20 years later: Terri Schiavo’s impact on the right-to-life movement
Bobby Schindler, brother of Terri Schiavo and president of the Terri Schiavo Life and Hope Network, speaks with “EWTN News Nightly” anchor Tracy Sabol on March 18, 2025. / Credit: “EWTN News Nightly”/Screenshot Washington, D.C. Newsroom, Mar 20, 2025 / 17:35 pm (CNA). It’s been 20 years since Terri Schiavo’s feeding tube was removed, initiating the […]



Washington, D.C. Newsroom, Mar 20, 2025 / 17:35 pm (CNA).
It’s been 20 years since Terri Schiavo’s feeding tube was removed, initiating the process of dehydration and starvation that would lead to her death 13 days later.
With the approach of the 20th anniversary of her passing on March 31, 2005, Schiavo’s brother Bobby Schindler said “it doesn’t get any easier thinking about those events,” particularly “having to witness my sister die such a terribly unjust and inhumane death.”
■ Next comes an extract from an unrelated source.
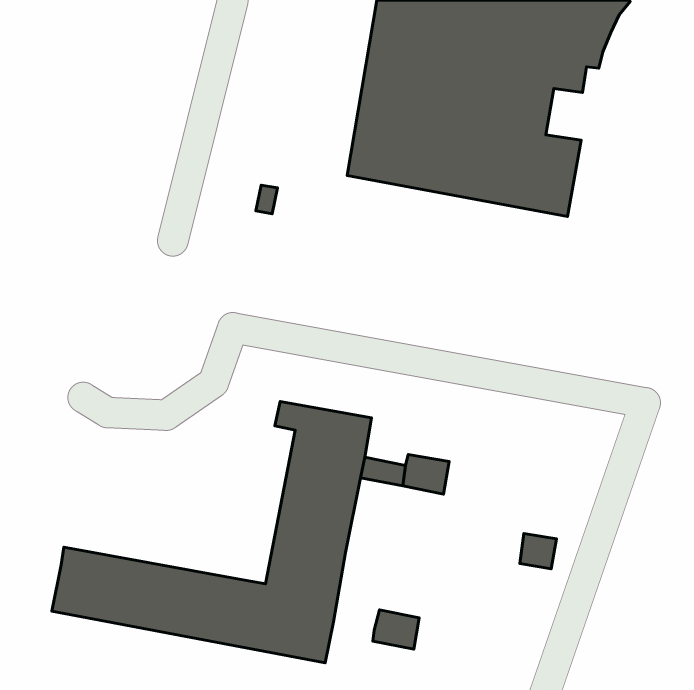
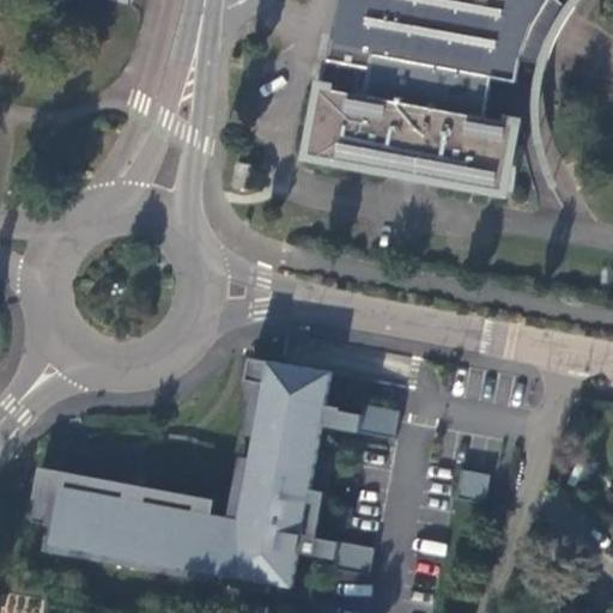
building: none -> [30,466,212,514]
building: none -> [295,491,335,559]

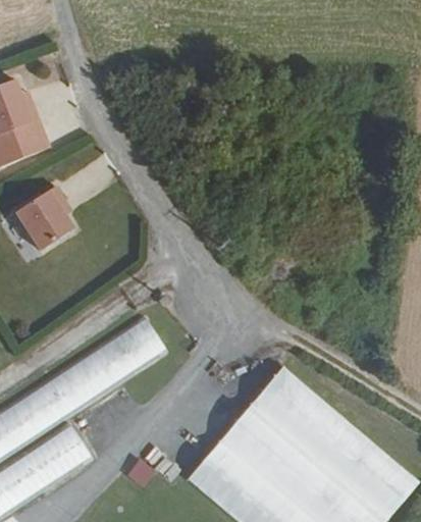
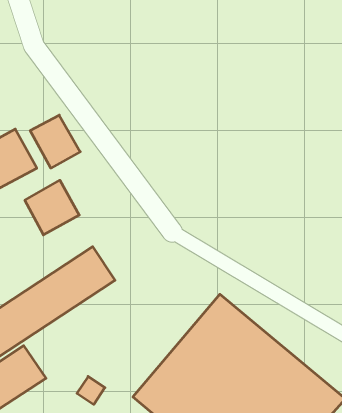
building: none -> [30,115,80,168]
building: none -> [25,180,79,235]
“The only thing keeping her alive was the same thing that keeps us all alive, which is food and hydration. Terri had difficulty swallowing because of a brain injury and therefore needed a feeding tube in order to receive her food and hydration. But it was removed.”
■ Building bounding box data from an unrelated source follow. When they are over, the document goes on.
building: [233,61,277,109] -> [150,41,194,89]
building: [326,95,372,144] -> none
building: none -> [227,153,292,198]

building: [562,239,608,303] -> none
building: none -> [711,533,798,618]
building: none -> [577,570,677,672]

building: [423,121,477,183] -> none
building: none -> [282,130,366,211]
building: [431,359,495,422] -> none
In an interview with “EWTN News Nightly” anchor Tracy Sabol, Schindler detailed the inhumane way his sister passed. He said: “It’s something if we do to an animal, it would be criminal.”
Following Schiavo’s death, Schindler created the Terri Schiavo Life and Hope Network, which “upholds human dignity through service to the medically vulnerable” and assists people who experience similar situations to Schindler and his family.
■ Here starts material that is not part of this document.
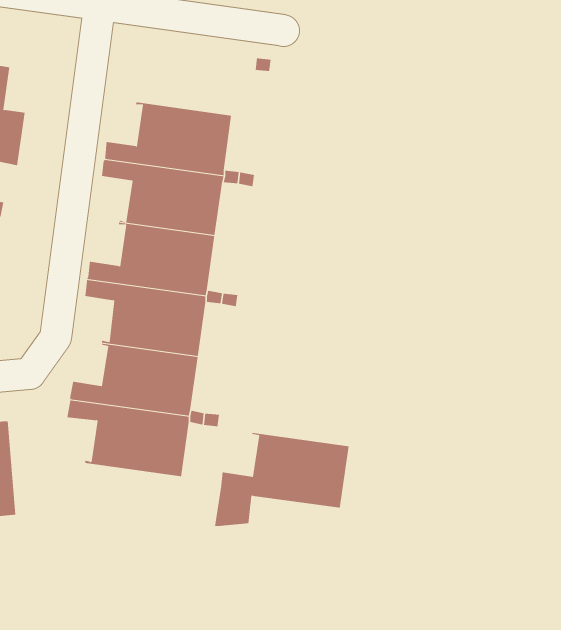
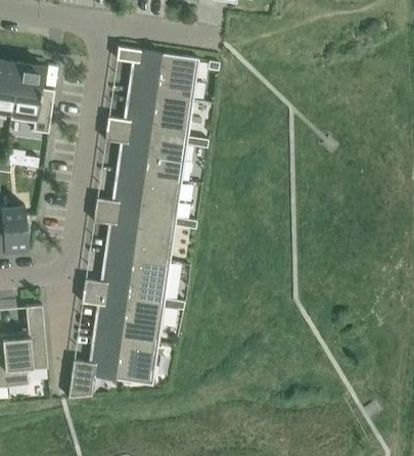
building: none -> [114,47,197,100]
building: [214,432,349,527] -> [66,334,157,398]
The network offers help through “public advocacy of essential qualities of human dignity — which include the right to food and water, the presumption of the will to live, due process against denial of care, protection from euthanasia as a form of medicine, and access to rehabilitative care — as well as through 24/7 crisis lifeline service to at-risk patients and families,” according to the organization’s website.
The organization strongly advocates that food and water be classified nationally as “basic and ordinary” care. Food and water that is delivered by a feeding tube is often called “medical treatment” or is treated as an “end-of-life” issue, but Schnidler and his network advocate that they are just basic human needs.
“We only get the hard cases,” Schindler told Sabol. “It seems to me these past 20 years, decisions are being made awfully quick, particularly when someone experiences a brain injury, to stop treatment.”
“Sometimes days, sometimes even hours, pressure is being put on families to terminate treatment,” he continued. “They need time.”
“We certainly will stand with families that call us when these decisions are being made so quickly and use our resources, doing anything we can to help the family get the time they want and the treatment they want for their loved ones,” Schindler said.
Recalling the circumstances of Schiavo’s case, the Terri Schiavo Life and Hope Network recounts that “at the age of 26, Terri experienced a still unexplained collapse while at home alone with Michael Schiavo, who subsequently became her guardian. After a short period of time, Michael lost interest in caring for his brain-injured, but otherwise healthy, young wife.”
“Terri was not dying, and did not suffer from any life-threatening disease. She was neither on machines nor was she ‘brain dead.’ To the contrary, she was alert and interacted with friends and family — before her husband … petitioned the courts for permission to deliberately starve and dehydrate her to death.”
After years of legal battles between Schiavo’s husband and her family, a judge ruled in Michael Schiavo’s favor, allowing Terri Schiavo’s life to end.
“The fact that Terri’s case was not isolated and it’s happening every single day across countless hospitals and nursing homes and hospices is just troubling,” Schindler emphasized.
“It happens every single day. And that’s why we’re doing the work that we’re doing, trying to help other families that are confronted with similar types of situations.”
Since its founding two decades ago, the Terri Schiavo Life and Hope Network has advocated for and assisted more than 3,000 medically vulnerable patients and families.